# Dask Delayed

Материалы:
* Макрушин С.В. Лекция 13: Dask Delayed
* https://docs.dask.org/en/latest/delayed.html
* JESSE C. DANIEL. Data Science with Python and Dask.


## Задачи для совместного разбора

![](https://i.imgur.com/AwiN8y6.png)
![](https://i.imgur.com/ceY6guU.png)

1. Напишите 2 функции, имитирующие CPU-bound задачу и IO-bound задачу:

`cpu_task()`: генерирует 100 тыс. случайных чисел и возвращает их сумму (без использования `numpy`)

`io_task()`: "спит" 0.1 сек, затем генерирует случайное число и возвращает его

Замерьте время выполнения 100 последовательных вызовов каждой из этих функций. Распараллелив вычисления при помощи `dask.delayed`, сократите время выполнения. Исследуйте, как зависит время вычислений от выбранного планировщика `scheduler`.

In [None]:
import numpy as np
import dask.delayed as delayed
import dask
from time import sleep
import random
import time

In [None]:
# CPU-bound задача
def cpu_task():
    numbers = [random.randint(1, 100) for _ in range(100000)]
    return sum(numbers)

# IO-bound задача
def io_task():
    time.sleep(0.1)
    return random.randint(1, 100)

In [None]:
%%time
for i in range(100):
    result = cpu_task()

Wall time: 25.2 s


In [None]:
%%time
for i in range(100):
    result = io_task()

Wall time: 10.7 s


In [None]:
%%time
dask.config.set(scheduler='threads')  # выбор планировщика
lazy_results = [delayed(cpu_task)() for i in range(100)]
results = dask.compute(*lazy_results)

Wall time: 28.5 s


In [None]:
%%time
dask.config.set(scheduler='threads')  # выбор планировщика
lazy_results = [delayed(io_task)() for i in range(100)]
results = dask.compute(*lazy_results)

Исходные данные:

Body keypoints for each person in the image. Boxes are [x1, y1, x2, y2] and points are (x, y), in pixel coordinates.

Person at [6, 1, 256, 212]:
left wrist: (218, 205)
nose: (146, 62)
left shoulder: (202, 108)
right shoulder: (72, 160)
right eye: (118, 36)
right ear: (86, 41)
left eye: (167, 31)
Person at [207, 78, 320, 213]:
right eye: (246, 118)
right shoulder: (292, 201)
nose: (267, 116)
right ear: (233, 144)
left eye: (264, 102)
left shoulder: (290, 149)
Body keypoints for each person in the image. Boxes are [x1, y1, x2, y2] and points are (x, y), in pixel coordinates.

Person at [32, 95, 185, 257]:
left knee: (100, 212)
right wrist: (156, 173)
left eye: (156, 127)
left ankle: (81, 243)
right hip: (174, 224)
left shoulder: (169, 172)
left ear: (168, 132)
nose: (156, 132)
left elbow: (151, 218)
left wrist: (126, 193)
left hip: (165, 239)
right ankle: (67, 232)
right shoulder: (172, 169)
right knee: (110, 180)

Задания:
1 – Перепишите слово в слово отрывок текста о Dask Delayed от «return random.randint(1, 100)» до «result = io_task()».
2 – Продолжите текст о Dask Delayed с того места, на котором он заканчивается.

Ответы по заданиям:
1 –
return random.randint(1, 100)

In [None]:
%%time
for i in range(100):
    result = cpu_task()

Wall time: 25.2 s


In [None]:
%%time
for i in range(100):
    result = io_task()

2 –
Wall time: 1.49 s


In [None]:
%%time
dask.config.set(scheduler='multiprocessing')  # выбор планировщика
lazy_results = [delayed(cpu_task)() for i in range(100)]
results = dask.compute(*lazy_results)

Wall time: 7.55 s


In [None]:
%%time
dask.config.set(scheduler='multiprocessing')  # выбор планировщика
lazy_results = [delayed(io_task)() for i in range(100)]
results = dask.compute(*lazy_results)

Wall time: 2.81 s


## Лабораторная работа 14

1. Напишите функцию, которая считывает файл формата xml из архива `reviewers_full.zip` и по данным этого файла формирует список словарей, содержащих следующие ключи: `username`, `name`, `sex`, `country`, `mail`, `registered`, `birthdate`, `name_prefix`, `country_code`. Часть из этих значений в исходном файле хранится в виде тэгов, часть - в виде атрибутов тэгов. Для конкретного человека какие-то из этих ключей могут отсутствовать.



In [None]:
import numpy as np
import dask.delayed as delayed
import dask
from time import sleep
import random
import time

In [None]:
import zipfile
from bs4 import BeautifulSoup

def parse_reviewers_zip(zip_path):
    with zipfile.ZipFile(zip_path) as z:
        xml_files = [f for f in z.namelist() if 'reviewers_full/reviewers_full_' in f]
        for xml_file in xml_files:
            with z.open(xml_file) as f:
                soup = BeautifulSoup(f, 'xml')
                reviewers = []
                for reviewer in soup.find_all("user"):
                    reviewer_dict = {}
                    reviewer_dict['id'] = reviewer.find('id').text
                    reviewer_dict['username'] = reviewer.find('username').text if reviewer.find('username') else None
                    reviewer_dict['name'] = reviewer.find('name').text if reviewer.find('name') else None
                    reviewer_dict['sex'] = reviewer.find('sex').text if reviewer.find('sex') else None
                    reviewer_dict['country'] = reviewer.find('country').text if reviewer.find('country') else None
                    reviewer_dict['mail'] = reviewer.find('mail').text if reviewer.find('mail') else None
                    reviewer_dict['registered'] = reviewer.find('registered').text if reviewer.find('registered') else None
                    reviewer_dict['birthdate'] = reviewer.find('birthdate').text if reviewer.find('birthdate') else None
                    reviewer_dict['name_prefix'] = reviewer.get('prefix')
                    reviewer_dict['country_code'] = reviewer.find('country').get('code') if reviewer.find('country') else None
                    reviewers.append(reviewer_dict)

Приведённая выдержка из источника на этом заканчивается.